Brano riportato:
Di Anna Calabrese
GINEVRA (nostro servizio particolare). Alla luce dei conflitti odierni, primo fra tutti quello in atto tra Israele e Hamas, è evidente quanto la protezione offerta dal diritto internazionale durante i conflitti armati sia di fatto fragile.
Si pensi a contesti ormai ben conosciuti in cui i gruppi armati non statali sono i protagonisti, spesso controllando territori e disponendo di arsenali e capacità all’avanguardia come le competenze nello spazio cibernetico, l’utilizzo dell’intelligenza artificiale grazie alla scienza aperta.
Risulta allora cruciale comprendere se e come questi attori siano responsabili dei loro atti in contesti di conflitto armato e se siano legalmente vincolati ai principi vigenti secondo le Convenzioni di Ginevra.

Consegne:
• a. Spiega in una-tre frasi perché, secondo il brano sui conflitti armati, è cruciale capire se i gruppi armati non statali siano responsabili dei loro atti.
• b. Ricopia parola per parola, dal brano sui conflitti armati, tutto ciò che va da "Si pensi a contesti" fino a "alla scienza aperta.".
• c. Riprendi il brano sui conflitti armati e proseguilo dopo la sua ultima frase.
Le righe che seguono non hanno alcun legame con il brano sui conflitti armati.

Dati forniti:
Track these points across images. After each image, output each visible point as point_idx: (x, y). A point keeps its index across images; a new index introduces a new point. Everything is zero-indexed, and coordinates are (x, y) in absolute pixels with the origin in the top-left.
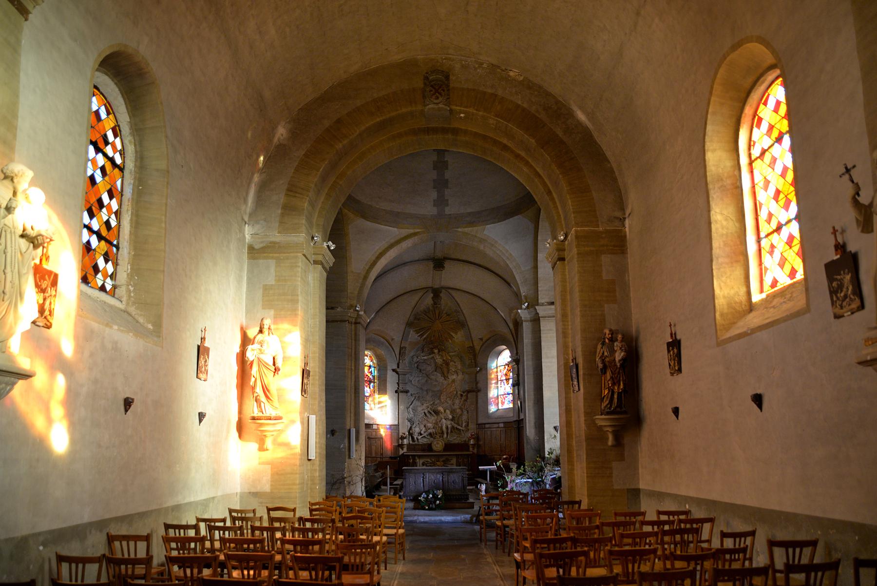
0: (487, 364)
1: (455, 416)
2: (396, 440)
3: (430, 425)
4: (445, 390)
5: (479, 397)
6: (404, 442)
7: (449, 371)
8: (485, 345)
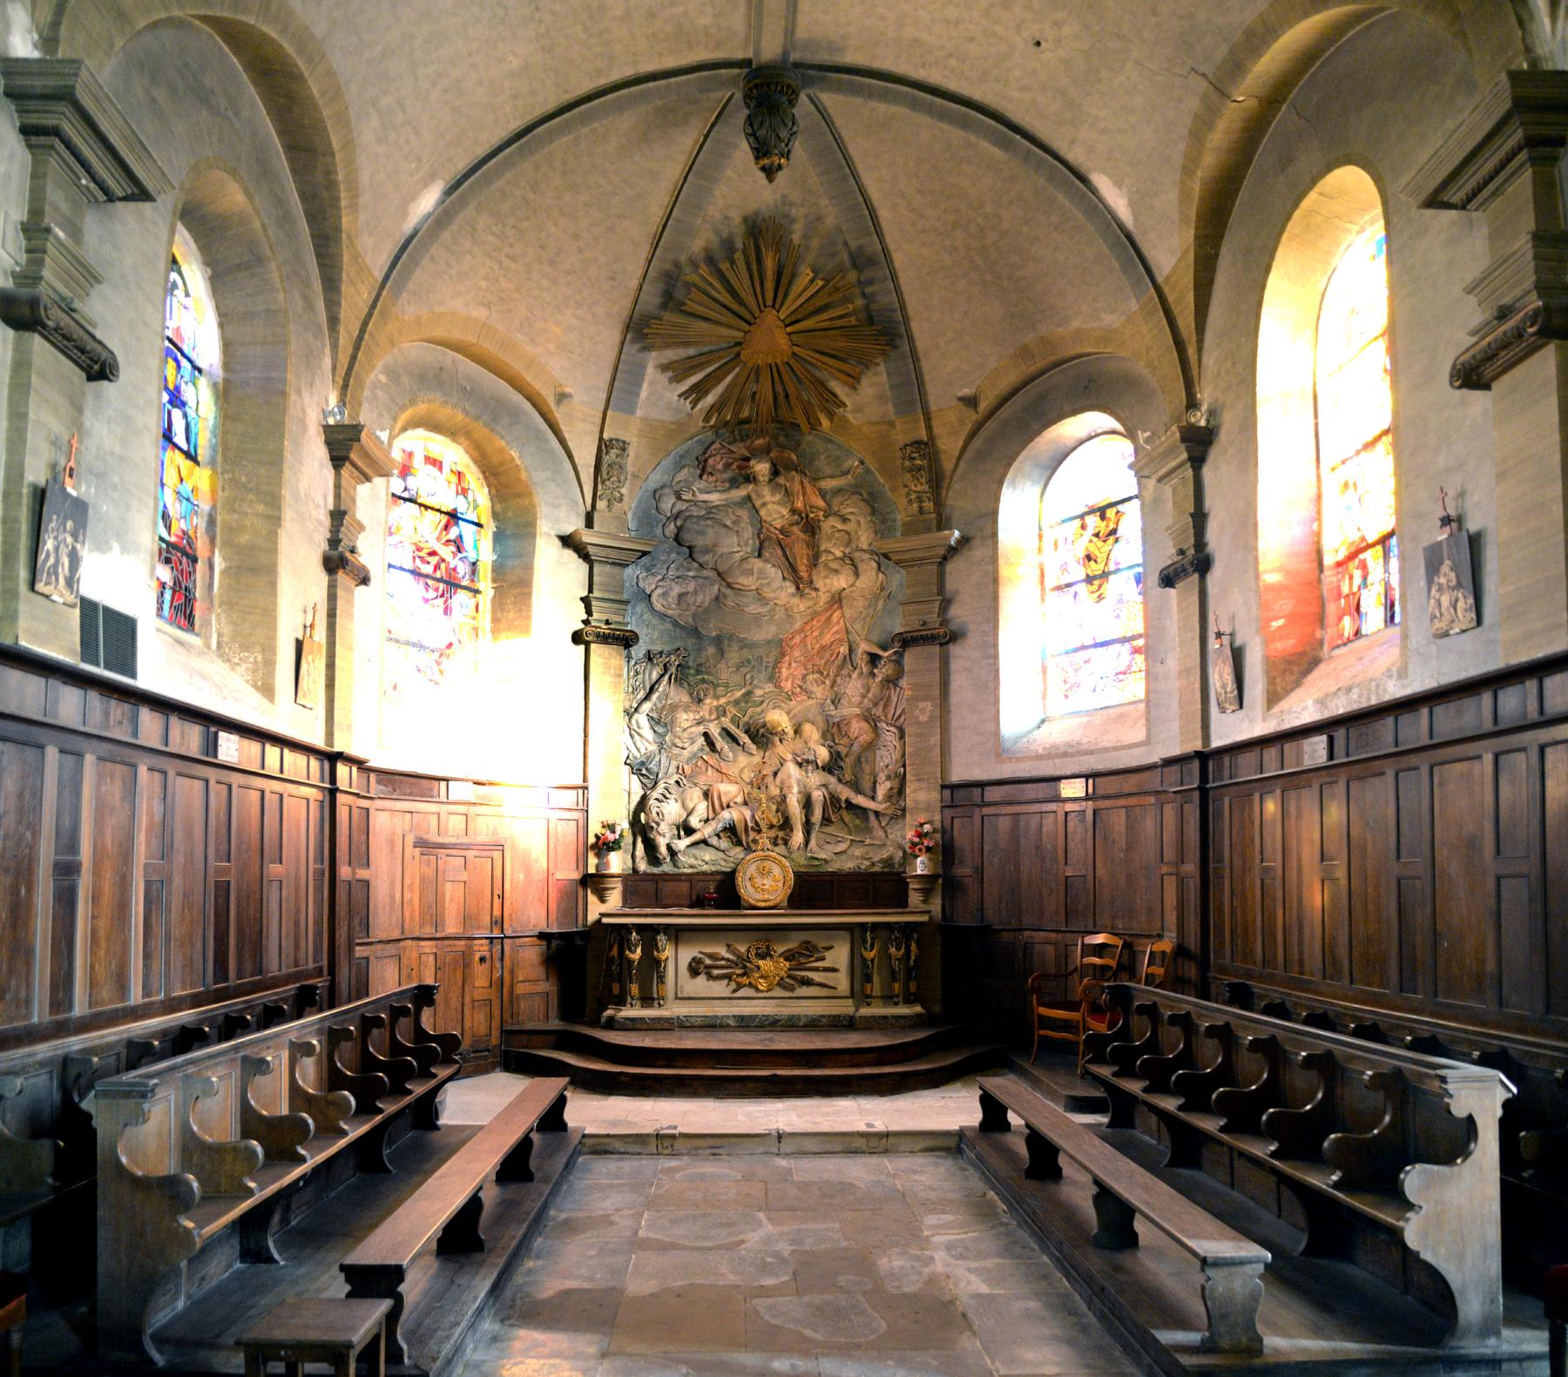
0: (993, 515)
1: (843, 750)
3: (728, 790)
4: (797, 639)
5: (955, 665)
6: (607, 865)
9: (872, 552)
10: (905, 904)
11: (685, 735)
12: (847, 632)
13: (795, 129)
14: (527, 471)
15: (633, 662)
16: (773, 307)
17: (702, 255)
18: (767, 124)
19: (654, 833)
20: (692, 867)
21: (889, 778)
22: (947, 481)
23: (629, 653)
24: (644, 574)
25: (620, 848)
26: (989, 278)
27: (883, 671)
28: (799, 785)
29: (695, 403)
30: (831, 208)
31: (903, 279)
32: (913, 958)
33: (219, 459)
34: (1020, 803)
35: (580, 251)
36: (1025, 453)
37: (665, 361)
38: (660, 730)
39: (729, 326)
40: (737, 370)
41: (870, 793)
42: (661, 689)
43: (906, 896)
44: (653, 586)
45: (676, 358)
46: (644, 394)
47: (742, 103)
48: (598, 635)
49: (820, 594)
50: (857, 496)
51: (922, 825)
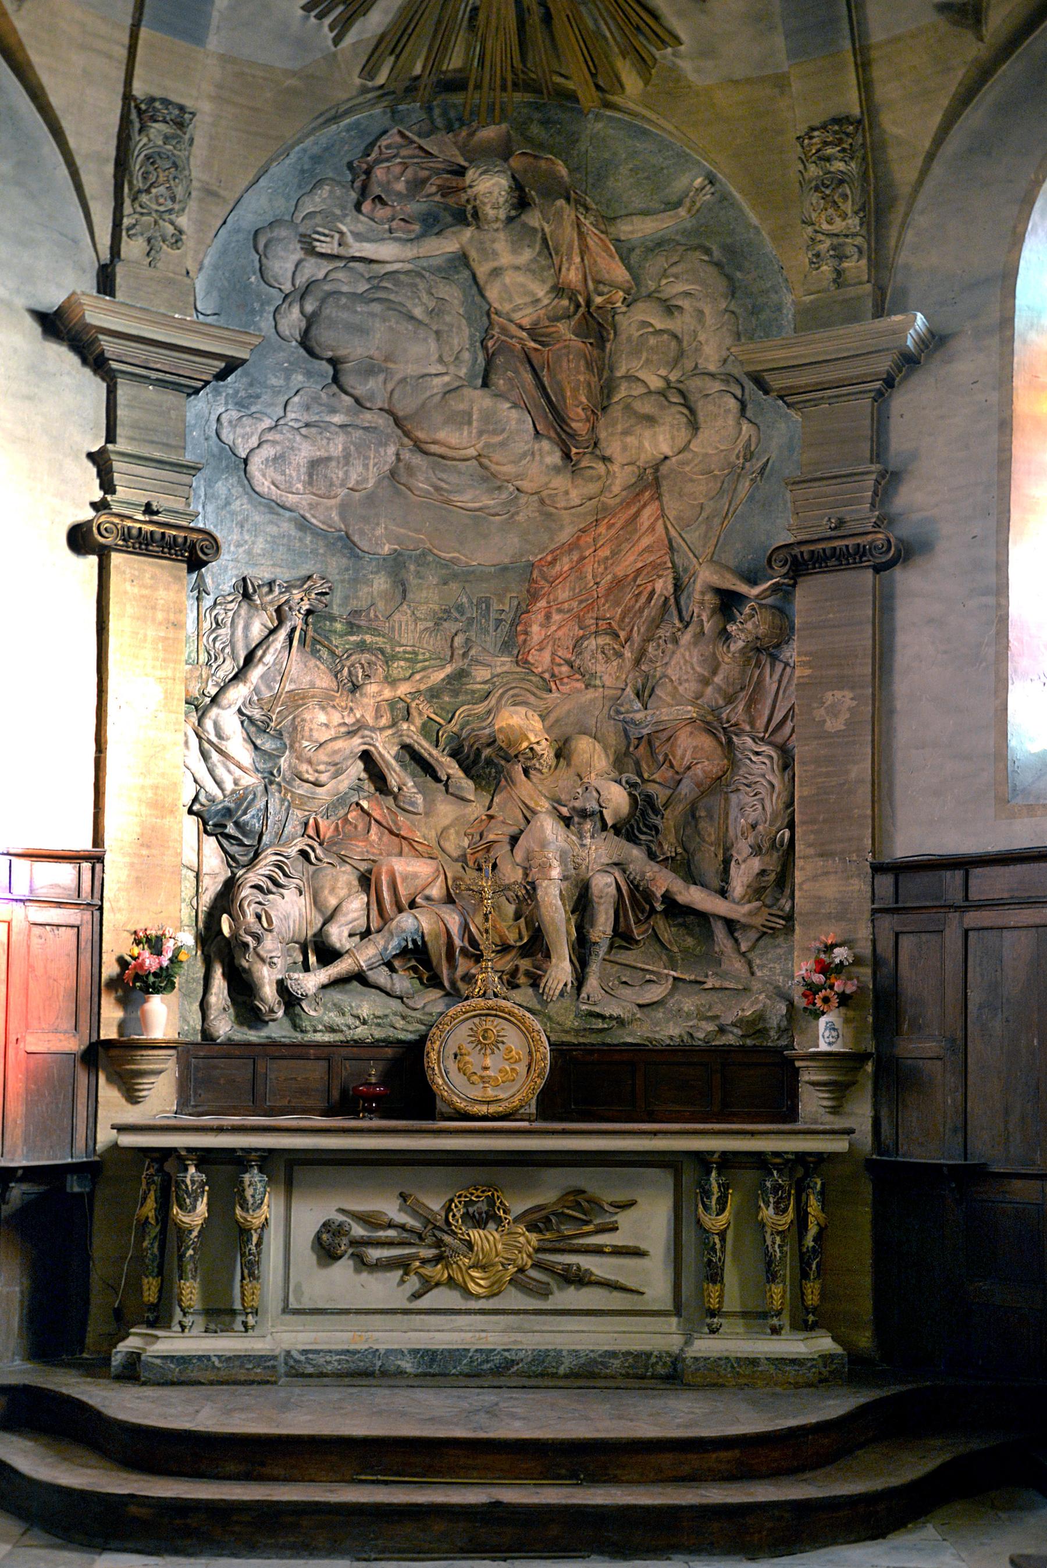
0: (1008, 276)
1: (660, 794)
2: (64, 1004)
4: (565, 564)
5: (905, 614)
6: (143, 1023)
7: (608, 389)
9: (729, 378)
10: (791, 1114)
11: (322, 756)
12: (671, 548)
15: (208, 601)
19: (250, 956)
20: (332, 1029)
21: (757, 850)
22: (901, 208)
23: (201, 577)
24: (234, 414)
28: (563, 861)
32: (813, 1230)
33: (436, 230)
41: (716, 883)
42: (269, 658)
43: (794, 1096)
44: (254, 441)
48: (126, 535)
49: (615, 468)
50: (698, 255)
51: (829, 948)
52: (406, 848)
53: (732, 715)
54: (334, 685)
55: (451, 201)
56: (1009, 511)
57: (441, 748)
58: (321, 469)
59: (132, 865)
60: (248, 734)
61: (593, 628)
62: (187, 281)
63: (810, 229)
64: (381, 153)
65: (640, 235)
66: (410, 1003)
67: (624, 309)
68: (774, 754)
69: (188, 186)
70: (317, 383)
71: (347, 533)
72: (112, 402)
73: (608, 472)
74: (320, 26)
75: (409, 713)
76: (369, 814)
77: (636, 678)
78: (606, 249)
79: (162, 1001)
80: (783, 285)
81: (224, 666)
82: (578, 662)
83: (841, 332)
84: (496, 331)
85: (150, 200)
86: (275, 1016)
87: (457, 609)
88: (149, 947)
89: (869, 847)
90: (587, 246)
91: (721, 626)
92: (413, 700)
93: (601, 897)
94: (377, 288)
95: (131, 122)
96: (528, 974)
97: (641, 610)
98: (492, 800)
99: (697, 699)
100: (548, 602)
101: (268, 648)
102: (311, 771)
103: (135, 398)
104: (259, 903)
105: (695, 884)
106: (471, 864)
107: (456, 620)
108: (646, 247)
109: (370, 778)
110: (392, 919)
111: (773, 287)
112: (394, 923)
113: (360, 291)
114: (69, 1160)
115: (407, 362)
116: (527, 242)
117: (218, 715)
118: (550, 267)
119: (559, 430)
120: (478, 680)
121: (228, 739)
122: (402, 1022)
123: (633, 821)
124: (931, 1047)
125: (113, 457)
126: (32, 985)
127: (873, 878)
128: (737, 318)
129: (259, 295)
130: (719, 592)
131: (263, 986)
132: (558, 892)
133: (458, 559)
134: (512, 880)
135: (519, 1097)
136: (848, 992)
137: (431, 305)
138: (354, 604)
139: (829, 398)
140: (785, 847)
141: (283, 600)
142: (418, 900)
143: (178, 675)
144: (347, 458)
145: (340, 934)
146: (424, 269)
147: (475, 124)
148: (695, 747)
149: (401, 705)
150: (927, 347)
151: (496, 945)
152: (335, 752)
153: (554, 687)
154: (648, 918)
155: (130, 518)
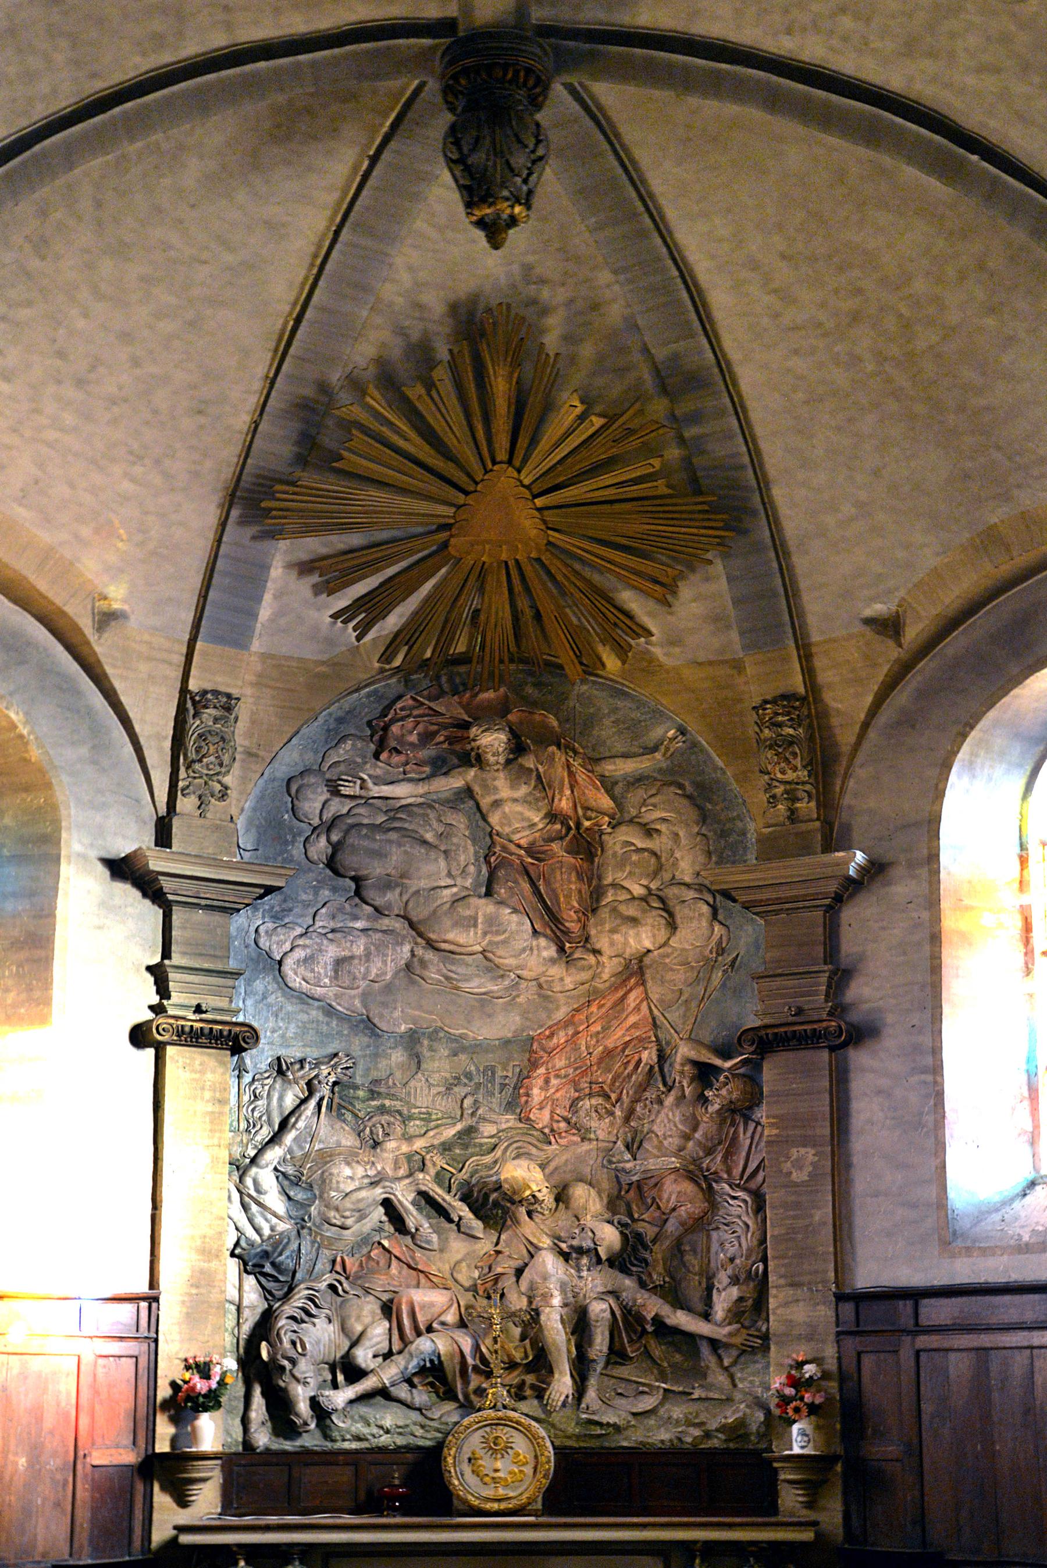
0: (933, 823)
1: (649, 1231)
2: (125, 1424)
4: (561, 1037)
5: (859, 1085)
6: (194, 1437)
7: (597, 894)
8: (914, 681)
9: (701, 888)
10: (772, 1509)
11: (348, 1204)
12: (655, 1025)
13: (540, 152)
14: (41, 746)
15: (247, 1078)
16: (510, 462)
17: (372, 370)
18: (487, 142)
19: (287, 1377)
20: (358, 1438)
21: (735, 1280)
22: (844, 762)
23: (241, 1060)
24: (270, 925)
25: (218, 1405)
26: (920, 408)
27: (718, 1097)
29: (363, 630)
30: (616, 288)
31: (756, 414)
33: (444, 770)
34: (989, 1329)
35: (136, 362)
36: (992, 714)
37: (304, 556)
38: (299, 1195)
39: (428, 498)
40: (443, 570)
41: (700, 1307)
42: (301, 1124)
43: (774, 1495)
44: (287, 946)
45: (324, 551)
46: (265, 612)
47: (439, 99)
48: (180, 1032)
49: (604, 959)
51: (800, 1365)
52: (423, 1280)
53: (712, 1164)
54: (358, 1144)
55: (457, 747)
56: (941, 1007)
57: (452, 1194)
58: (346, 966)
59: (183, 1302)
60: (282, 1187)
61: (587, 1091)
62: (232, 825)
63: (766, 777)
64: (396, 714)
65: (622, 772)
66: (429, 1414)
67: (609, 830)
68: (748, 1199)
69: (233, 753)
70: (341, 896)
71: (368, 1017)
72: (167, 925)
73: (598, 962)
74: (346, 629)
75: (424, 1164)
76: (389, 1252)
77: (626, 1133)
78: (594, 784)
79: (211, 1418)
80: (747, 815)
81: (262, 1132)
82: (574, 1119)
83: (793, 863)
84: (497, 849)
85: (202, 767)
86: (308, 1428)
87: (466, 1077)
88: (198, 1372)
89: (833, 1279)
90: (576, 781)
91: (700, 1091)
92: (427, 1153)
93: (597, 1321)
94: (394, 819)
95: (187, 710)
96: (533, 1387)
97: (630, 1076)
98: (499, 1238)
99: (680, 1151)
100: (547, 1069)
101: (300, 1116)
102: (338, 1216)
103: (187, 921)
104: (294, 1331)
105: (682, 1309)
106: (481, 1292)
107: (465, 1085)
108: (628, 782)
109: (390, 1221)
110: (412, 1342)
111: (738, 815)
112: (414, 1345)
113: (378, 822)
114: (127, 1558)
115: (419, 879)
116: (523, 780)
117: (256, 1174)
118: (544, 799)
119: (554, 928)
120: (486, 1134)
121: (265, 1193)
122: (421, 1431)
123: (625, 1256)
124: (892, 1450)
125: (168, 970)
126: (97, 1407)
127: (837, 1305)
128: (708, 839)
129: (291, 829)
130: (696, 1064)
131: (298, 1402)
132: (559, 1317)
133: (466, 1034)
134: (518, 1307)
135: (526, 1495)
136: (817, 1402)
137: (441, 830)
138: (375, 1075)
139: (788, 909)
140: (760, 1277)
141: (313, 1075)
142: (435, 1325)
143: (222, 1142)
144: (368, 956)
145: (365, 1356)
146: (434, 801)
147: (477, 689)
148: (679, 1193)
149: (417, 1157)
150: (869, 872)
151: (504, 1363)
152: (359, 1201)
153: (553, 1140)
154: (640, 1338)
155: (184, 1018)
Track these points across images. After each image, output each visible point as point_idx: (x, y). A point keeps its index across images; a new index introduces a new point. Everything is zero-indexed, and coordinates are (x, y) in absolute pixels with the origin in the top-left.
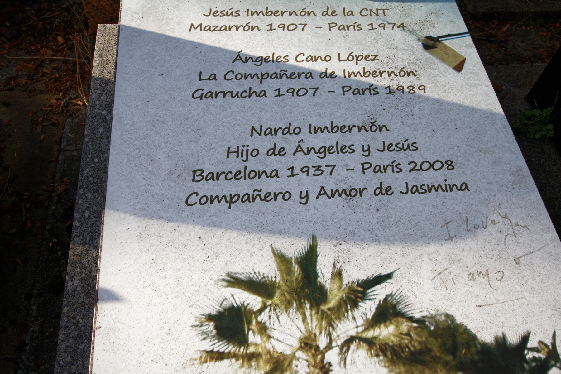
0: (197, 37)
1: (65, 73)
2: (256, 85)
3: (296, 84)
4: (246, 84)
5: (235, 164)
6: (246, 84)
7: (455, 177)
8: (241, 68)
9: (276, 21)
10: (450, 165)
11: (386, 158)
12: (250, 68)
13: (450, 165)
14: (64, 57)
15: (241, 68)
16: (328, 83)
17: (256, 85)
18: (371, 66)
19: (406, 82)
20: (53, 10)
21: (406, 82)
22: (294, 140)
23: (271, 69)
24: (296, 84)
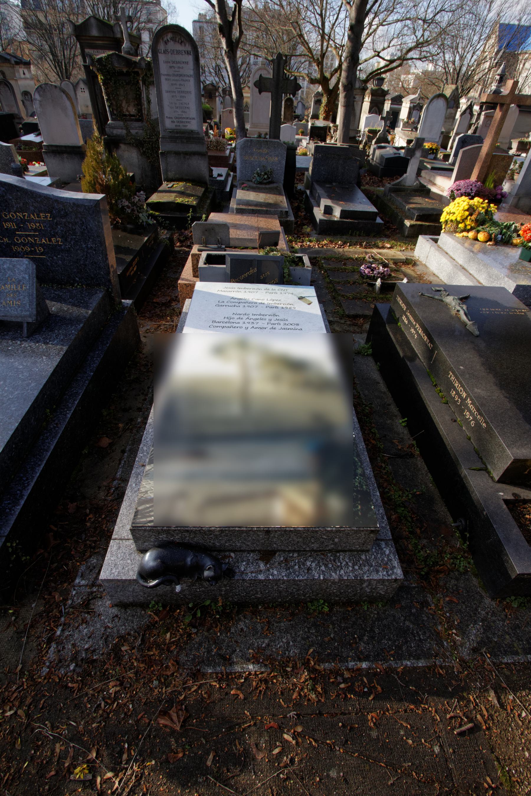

Risposte attese:
• a. In contesti ormai ben conosciuti, i gruppi armati non statali sono i protagonisti. Spesso controllano territori e dispongono di arsenali e capacità all'avanguardia, come le competenze nello spazio cibernetico e l'uso dell'intelligenza artificiale. Per questo occorre chiarire se rispondano dei loro atti e se siano vincolati ai principi delle Convenzioni di Ginevra.

• b.
Si pensi a contesti ormai ben conosciuti in cui i gruppi armati non statali sono i protagonisti, spesso controllando territori e disponendo di arsenali e capacità all’avanguardia come le competenze nello spazio cibernetico, l’utilizzo dell’intelligenza artificiale grazie alla scienza aperta.

• c.
Se da un lato gli attori non statali non possono prendere parte a Convenzioni né contribuire alla formazione del diritto umanitario consuetudinario, secondo la dottrina essi sarebbero vincolati ai principi cardine vigenti in contesti di NIAC (Non International Armed Conflicts, ovvero quei conflitti in cui sono coinvolti uno Stato Contraente e un gruppo armato capace di esercitare il controllo di un territorio e svolgere operazioni militari) in quanto l’art. 3 delle Convenzioni di Ginevra sancisce che “tutte le Parti del conflitto sarà a tenuta ad applicare le seguenti disposizioni”, elencando determinate garanzie considerate come protezione minima da assicurare per il rispetto della dignità umana e la limitazione di atrocità e sofferenze”.
Essi sembrerebbero, inoltre, vincolati dal fatto che svolgono una funzione governativa de facto, controllando territori e dirigendo operazioni militari ad ampia portata, oltre che dalla propria giurisdizione nazionale in quanto le norme di Diritto internazionale umanitario (DIU) sono incorporate nelle legislazioni nazionali che riconoscono le Convenzioni.
Sebbene, però, a livello teorico gli attori non statali debbano osservare il DIU, è evidente quanto garantire e assicurare la sua attuazione e rispetto da parte di entità che non sono soggetti secondo il diritto internazionale rimanga estremamente complesso.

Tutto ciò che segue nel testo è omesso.